# Supplied passage
Of course, the Bible does not contain the direct commandment, "Thou shalt not have an abortion." But based on passages like Psalm 139:14-16, Jeremiah 1:4-5, Amos 1:13 and others, ancient Jews and Christians believed it was clear that God cared for the unborn and regarded abortion as a sin.

Some may be surprised to learn that abortion existed more than 2,000 years ago, with surgical and chemical abortions performed in pagan cultures hundreds of years before Christ's birth. The Greeks were among the first Ancient Near Eastern people to permit abortion, with Plato arguing in "The Republic" that pregnant women over 40 should be required to have abortions.

In contrast to pagan cultures, Judaism emphasized the value of unborn and pre-born life dating back at least to the time of Moses, when God's people protected infant males from being slaughtered at birth as Pharaoh ordered (Exodus 1:15-21). In fact, some scholars believe Pharaoh's command to kill Hebrew boys "on the birthstool" (Exodus 1:16) was actually a command to commit partial birth abortion, with "birth stool" functioning as a Hebrew euphemism for "birth canal."

Either way, the Jewish culture of life was evident, and the Jews of Jesus' time expressed their anti-abortion convictions. The Jewish work Sentences of Pseudo-Phocylides, written between 50 B.C. and A.D. 50, taught that "a woman should not destroy the unborn in her belly." First Enoch, which was written in the first or second century B.C., said it was evil to "smash the embryo in the womb."

Josephus, a Jewish historian born in A.D. 37, summarized, "The Law orders all offspring to be brought up, and forbids women either to cause abortion or to make away with the fetus."

Early Christians agreed. The Didache, a first-century document that some church fathers argued should have been included in the New Testament, taught, "Thou shalt not murder a child by abortion nor kill them when born." Another Christian writing considered for inclusion in the New Testament, the Epistle of Barnabas, said, "You shall not abort a child nor, again, commit infanticide." Both of these documents were read aloud in some churches.

When Spanish bishops convened a council in approximately 305 in the city of Elvira, they voted unanimously to decree eternal excommunication for women who had abortions -- a decision that reflected their just condemnation of the practice though it failed to reflect the biblical promise of forgiveness to post-abortive women who confess their sin and trust Christ as their Lord and Savior.

"If a woman conceives in adultery and then has an abortion, she may not commune again ... because she has sinned twice," the council decreed.

Among other early church leaders whose writings condemned abortion explicitly were Tertullian (c. 150-c. 229), Clement of Alexandria (c. 153-c. 215), Basil of Caesarea (c. 329-379), Jerome (c. 347-419) and John Chrysostom (c. 349-407).

# Objectives
a – Summarize the passage on early Jewish and Christian views of abortion in two sentences.
b – Turn the paragraph of the passage on early Jewish and Christian views of abortion that begins "Early Christians agreed." into a bulleted list that keeps its main facts.

# Given records

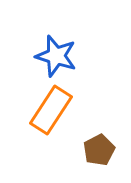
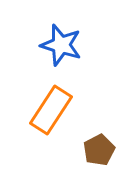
blue star: moved 5 px right, 11 px up
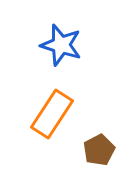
orange rectangle: moved 1 px right, 4 px down
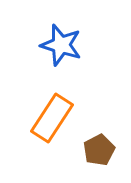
orange rectangle: moved 4 px down
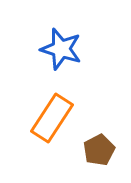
blue star: moved 4 px down
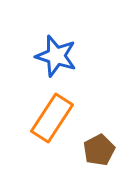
blue star: moved 5 px left, 7 px down
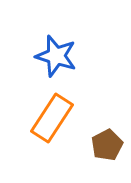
brown pentagon: moved 8 px right, 5 px up
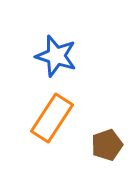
brown pentagon: rotated 8 degrees clockwise
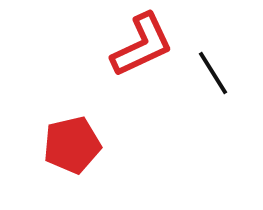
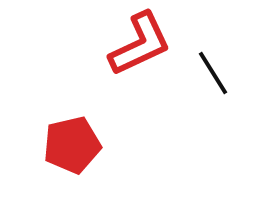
red L-shape: moved 2 px left, 1 px up
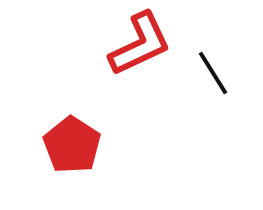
red pentagon: rotated 26 degrees counterclockwise
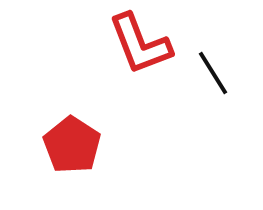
red L-shape: rotated 94 degrees clockwise
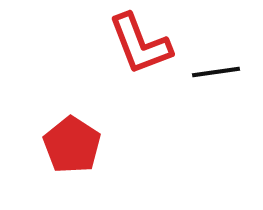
black line: moved 3 px right, 1 px up; rotated 66 degrees counterclockwise
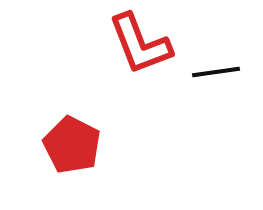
red pentagon: rotated 6 degrees counterclockwise
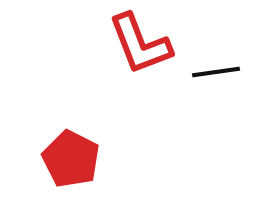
red pentagon: moved 1 px left, 14 px down
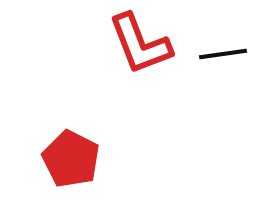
black line: moved 7 px right, 18 px up
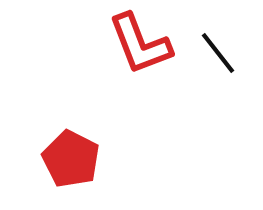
black line: moved 5 px left, 1 px up; rotated 60 degrees clockwise
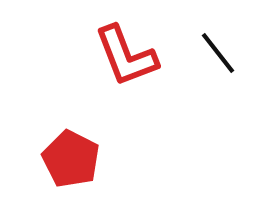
red L-shape: moved 14 px left, 12 px down
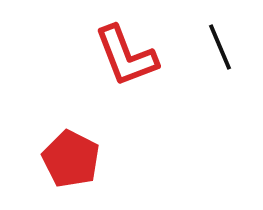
black line: moved 2 px right, 6 px up; rotated 15 degrees clockwise
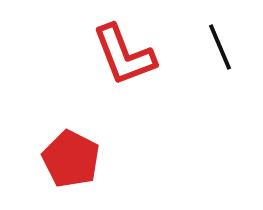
red L-shape: moved 2 px left, 1 px up
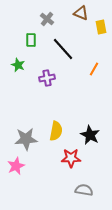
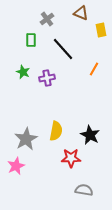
gray cross: rotated 16 degrees clockwise
yellow rectangle: moved 3 px down
green star: moved 5 px right, 7 px down
gray star: rotated 25 degrees counterclockwise
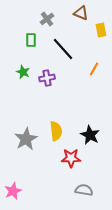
yellow semicircle: rotated 18 degrees counterclockwise
pink star: moved 3 px left, 25 px down
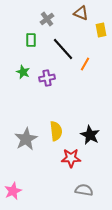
orange line: moved 9 px left, 5 px up
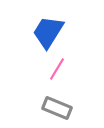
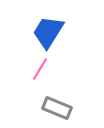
pink line: moved 17 px left
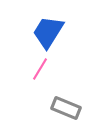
gray rectangle: moved 9 px right
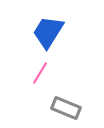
pink line: moved 4 px down
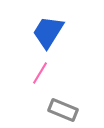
gray rectangle: moved 3 px left, 2 px down
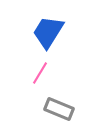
gray rectangle: moved 4 px left, 1 px up
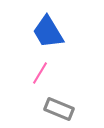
blue trapezoid: rotated 63 degrees counterclockwise
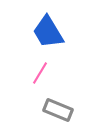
gray rectangle: moved 1 px left, 1 px down
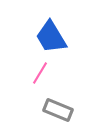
blue trapezoid: moved 3 px right, 5 px down
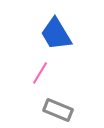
blue trapezoid: moved 5 px right, 3 px up
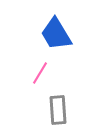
gray rectangle: rotated 64 degrees clockwise
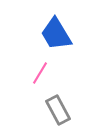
gray rectangle: rotated 24 degrees counterclockwise
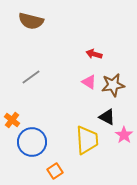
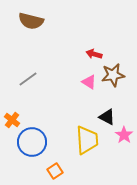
gray line: moved 3 px left, 2 px down
brown star: moved 10 px up
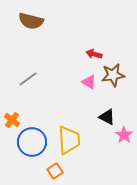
yellow trapezoid: moved 18 px left
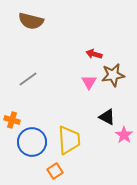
pink triangle: rotated 28 degrees clockwise
orange cross: rotated 21 degrees counterclockwise
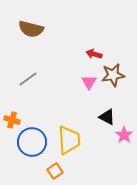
brown semicircle: moved 8 px down
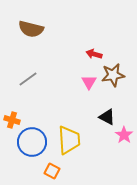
orange square: moved 3 px left; rotated 28 degrees counterclockwise
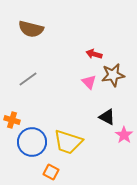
pink triangle: rotated 14 degrees counterclockwise
yellow trapezoid: moved 1 px left, 2 px down; rotated 112 degrees clockwise
orange square: moved 1 px left, 1 px down
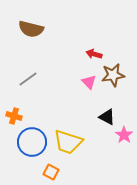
orange cross: moved 2 px right, 4 px up
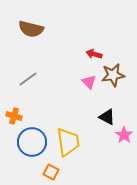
yellow trapezoid: rotated 116 degrees counterclockwise
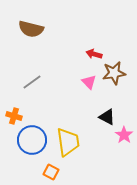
brown star: moved 1 px right, 2 px up
gray line: moved 4 px right, 3 px down
blue circle: moved 2 px up
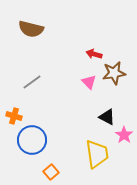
yellow trapezoid: moved 29 px right, 12 px down
orange square: rotated 21 degrees clockwise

# Results for each task
a – Although abortion was practiced in pagan cultures such as ancient Greece, ancient Jews and Christians, drawing on passages like Psalm 139:14-16 and Jeremiah 1:4-5, believed God cared for the unborn and regarded abortion as a sin. This conviction appears in Jewish writings such as the Sentences of Pseudo-Phocylides, First Enoch and Josephus, in Christian texts such as the Didache and the Epistle of Barnabas, in the decree of the Spanish bishops at Elvira around 305, and in the writings of church leaders including Tertullian, Jerome and John Chrysostom.

b –
- Early Christians shared the Jewish opposition to abortion.
- The Didache, a first-century document that some church fathers said belonged in the New Testament, taught: "Thou shalt not murder a child by abortion nor kill them when born."
- The Epistle of Barnabas, also considered for the New Testament, said: "You shall not abort a child nor, again, commit infanticide."
- Both documents were read aloud in some churches.